A COR DO SANGUE

Somos fruto de gerações miscigenadas. Todos. É história. Está escrita”

Declaração: tenho muitos e bons amigos portugueses. Daqueles a que uma certa ordem política costuma tratar por “portugueses de bem”. Bom… tenho outros que não sendo tão amigos, são bons conhecidos. Também “de bem”, naturalmente. Em ambos os casos, um sem número de defensores acérrimos do que por norma tratam de identidade nacional, “portugalidade”, alma portuguesa, e por aí fora. Em alguns casos, “raça portuguesa”. Ser português, como algo muito especial. Exclusivo, único. Sou até capaz de entender e de respeitar um certo grau de nacionalismo, algo que ande lado a lado com o orgulho de por aqui termos nascido, numa das Beiras, no Minho, em Trás-os-Montes… no Alentejo, e até aceitar um sentimento de pertença. Tipo “esta é a minha terra”, pertenço-lhe! Aceito. Ela pertence-me! Humm… pois…o que me custa muito, não consigo ver com bons olhos, é que tanta gente que conheço se meta na fila para vangloriar o negacionismo face à evidência de que somos fruto de gerações miscigenadas. Todos. É história. Está escrita. Aliás, bem explicada ao longo dos tempos, e nos mais variados contextos. Desde logo pelos processos de colonização e de migração por que passamos. Não é preciso ir muito atrás para encontramos ascendentes indígenas, africanos, e até europeus… para tornar a coisa mais agradável à leitura. E mais próxima, naturalmente. Gente mais parecida connosco, portugueses “de bem”.

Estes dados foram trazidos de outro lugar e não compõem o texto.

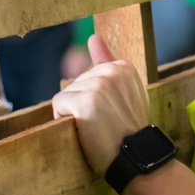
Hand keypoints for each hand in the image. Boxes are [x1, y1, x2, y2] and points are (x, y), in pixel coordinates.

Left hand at [51, 34, 149, 174]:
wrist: (136, 158)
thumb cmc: (129, 130)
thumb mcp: (127, 91)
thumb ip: (108, 63)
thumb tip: (93, 36)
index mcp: (123, 66)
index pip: (91, 74)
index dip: (96, 97)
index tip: (112, 113)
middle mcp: (111, 71)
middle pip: (77, 83)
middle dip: (83, 103)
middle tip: (105, 124)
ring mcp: (98, 86)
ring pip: (66, 94)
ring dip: (73, 113)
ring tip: (95, 128)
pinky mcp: (84, 102)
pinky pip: (58, 105)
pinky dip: (63, 119)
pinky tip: (82, 130)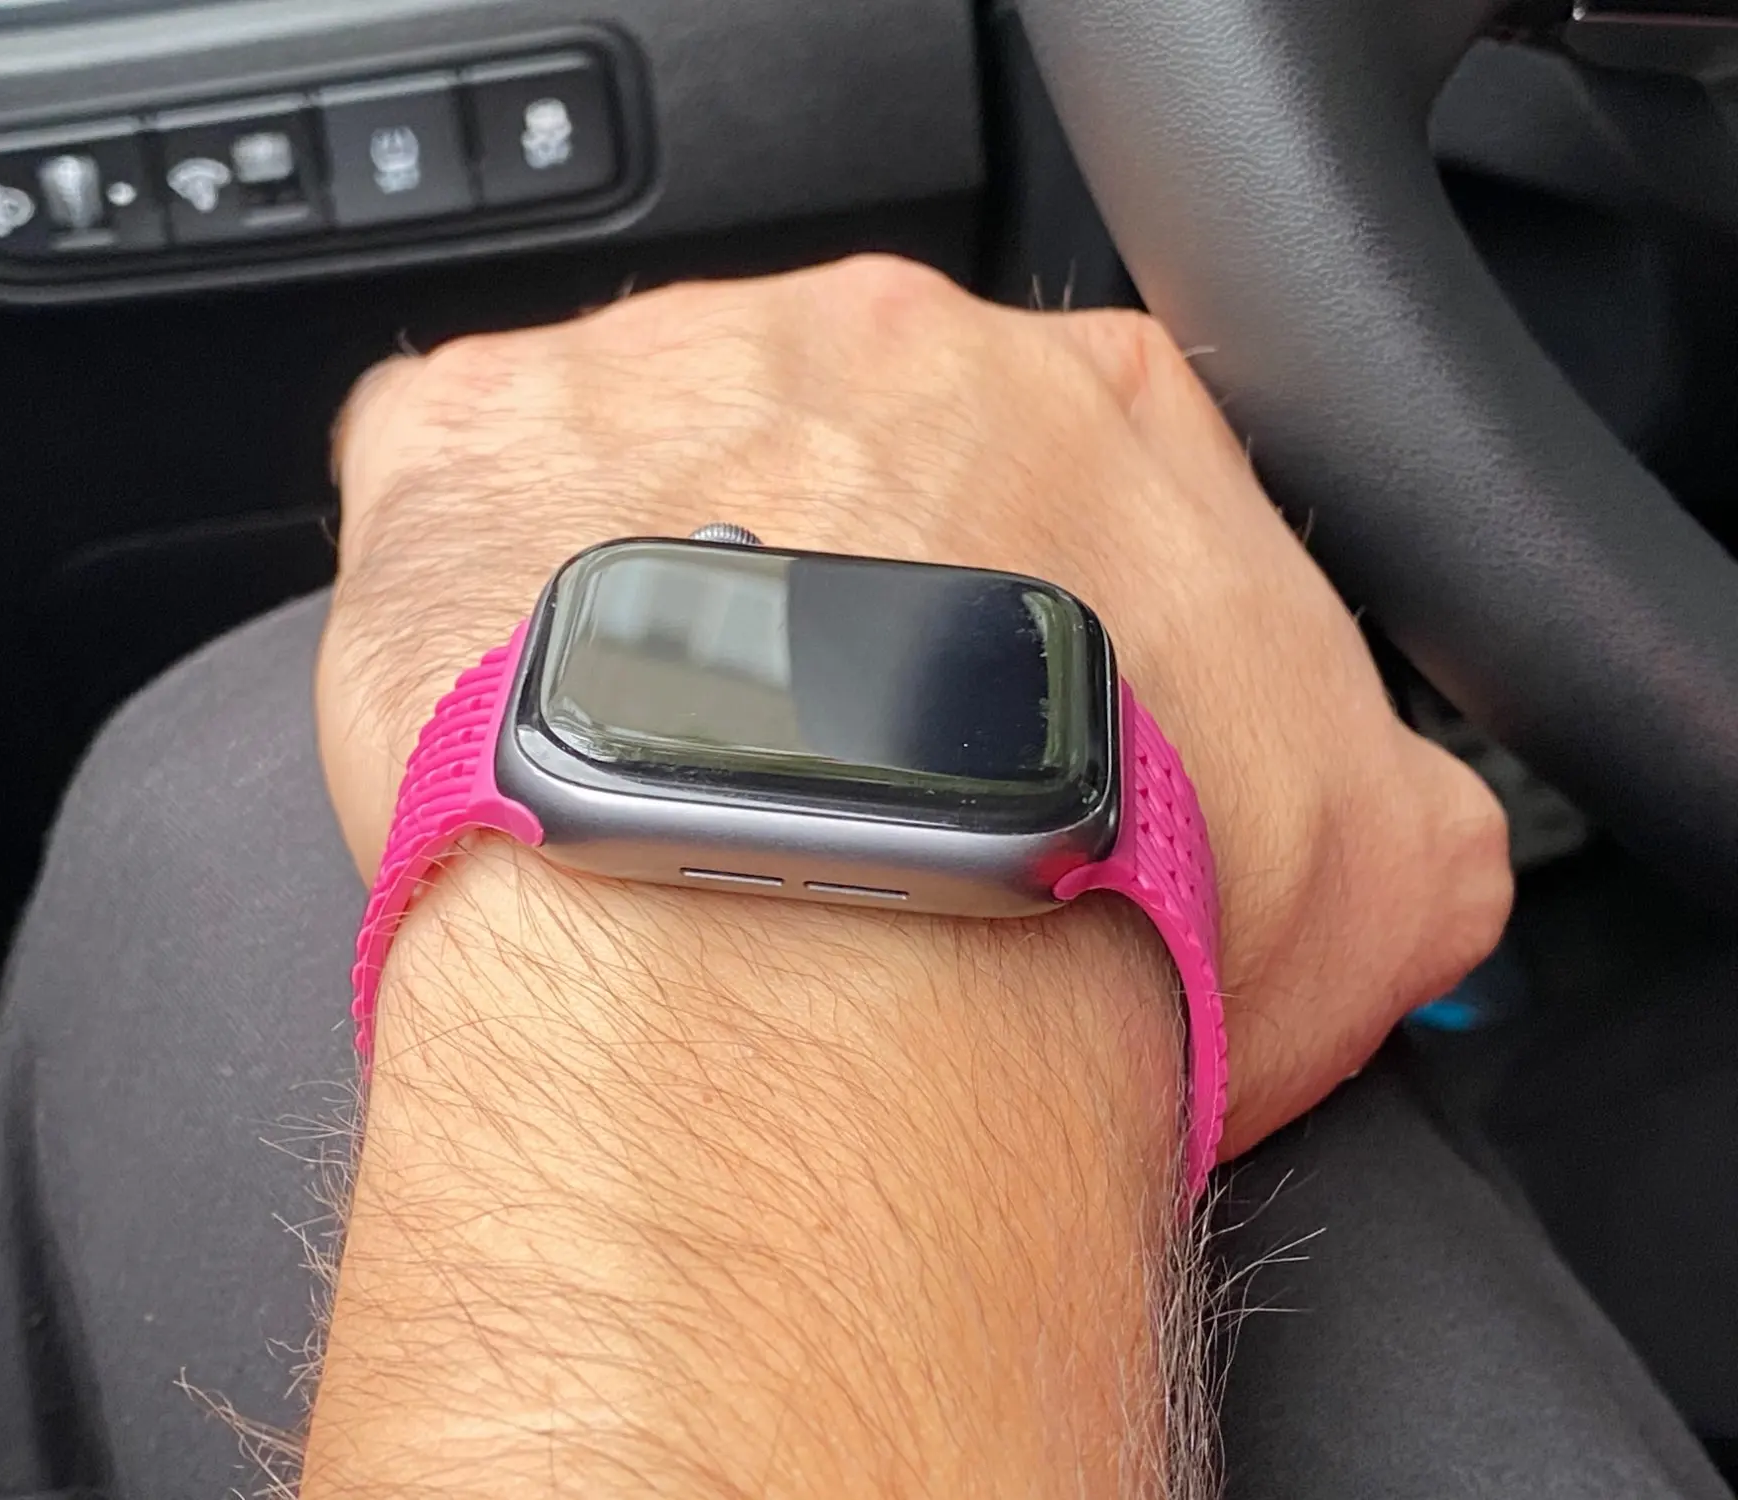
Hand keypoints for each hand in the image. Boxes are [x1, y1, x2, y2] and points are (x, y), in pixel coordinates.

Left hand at [318, 253, 1512, 1161]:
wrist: (842, 961)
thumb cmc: (1097, 905)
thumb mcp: (1375, 869)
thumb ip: (1385, 787)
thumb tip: (1386, 810)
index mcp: (1090, 409)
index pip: (1057, 465)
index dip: (1019, 613)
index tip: (978, 727)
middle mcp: (872, 349)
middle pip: (835, 458)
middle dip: (826, 608)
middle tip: (808, 779)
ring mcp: (657, 376)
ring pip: (640, 465)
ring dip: (647, 597)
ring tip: (652, 783)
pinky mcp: (462, 447)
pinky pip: (451, 486)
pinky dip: (468, 593)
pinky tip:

Vejamos, nós fugimos a salto, sem saber ler nem escrever, anos e anos em condições deploráveis de vida, trabalhando quase como escravos, e lá está acabamos casados com francesas, tivemos filhos alemães, cunhados luxemburgueses. Exemplos não faltam, estão aos magotes espalhados um pouco por todo o país, a viver em casas “tipo maison”, com janelas “à la fenêtre”. Ao domingo vamos à missa, mas horas antes, sábado à noite, encostamos a barriga ao balcão, e escudados em meia dúzia de bagaços, vociferamos contra os “imigras” que não têm aonde cair mortos, bradando aos céus; “este é o nosso reino, é preciso limpar Portugal”. Muito tempo antes, aparelhamos as naus, viajamos pelo Atlântico abaixo, e fomos parando aqui e ali, onde víamos terra. Alguns lugares eram terra de ninguém, outros estavam pejados de gente. Com essa gente fizemos o que quisemos. A eles pusemo-los a “acartar pedra”, com elas tivemos filhos. Quantos de nós, descendemos de tantos malditos frutos daqueles ventres. Não têm conta, os que construíram este Portugal e os outros que vieram a seguir. Não podemos rejeitar a responsabilidade nos milhares, milhões de relações que criamos, muitas delas criminosas à luz dos nossos dias, mas sem condenação durante os largos períodos da história da escravatura. Desde os tempos em que nos achamos, aos períodos da exploração. Estes, uns e outros, de bem e de mal, somos nós. E este é o país que herdamos. Escrito por portugueses de todo o tipo de sangue. Mas com a mesma cor. A cor do sangue.